= Excerpted data =
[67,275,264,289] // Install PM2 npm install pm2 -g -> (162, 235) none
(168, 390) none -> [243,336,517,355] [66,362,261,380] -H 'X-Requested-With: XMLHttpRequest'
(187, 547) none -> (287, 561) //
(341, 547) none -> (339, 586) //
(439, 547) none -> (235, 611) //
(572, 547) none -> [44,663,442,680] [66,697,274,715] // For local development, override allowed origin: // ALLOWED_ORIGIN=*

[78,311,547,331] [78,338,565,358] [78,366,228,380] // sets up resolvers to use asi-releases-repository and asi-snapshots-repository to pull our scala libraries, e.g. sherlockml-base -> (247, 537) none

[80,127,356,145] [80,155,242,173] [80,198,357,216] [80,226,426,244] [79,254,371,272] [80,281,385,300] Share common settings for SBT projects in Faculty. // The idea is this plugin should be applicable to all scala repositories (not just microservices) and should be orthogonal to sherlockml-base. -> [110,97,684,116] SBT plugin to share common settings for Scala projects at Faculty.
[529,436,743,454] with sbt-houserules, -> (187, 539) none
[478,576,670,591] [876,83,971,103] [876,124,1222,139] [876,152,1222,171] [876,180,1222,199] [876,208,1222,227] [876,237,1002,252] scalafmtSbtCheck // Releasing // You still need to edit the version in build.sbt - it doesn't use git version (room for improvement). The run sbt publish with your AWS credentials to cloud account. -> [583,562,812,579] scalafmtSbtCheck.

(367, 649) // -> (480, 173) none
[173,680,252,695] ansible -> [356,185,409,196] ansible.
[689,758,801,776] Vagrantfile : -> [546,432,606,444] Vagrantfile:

= To do =
Write out each line above with the word "base".

= Completed exercise =
[78,311,547,331] [78,338,565,358] [78,366,228,380] // sets up resolvers to use asi-releases-repository and asi-snapshots-repository to pull our scala libraries, e.g. sherlockml-base -> (247, 537) none
[80,127,356,145] [80,155,242,173] [80,198,357,216] [80,226,426,244] [79,254,371,272] [80,281,385,300] Share common settings for SBT projects in Faculty. // The idea is this plugin should be applicable to all scala repositories (not just microservices) and should be orthogonal to sherlockml-base. -> [110,97,684,116] SBT plugin to share common settings for Scala projects at Faculty.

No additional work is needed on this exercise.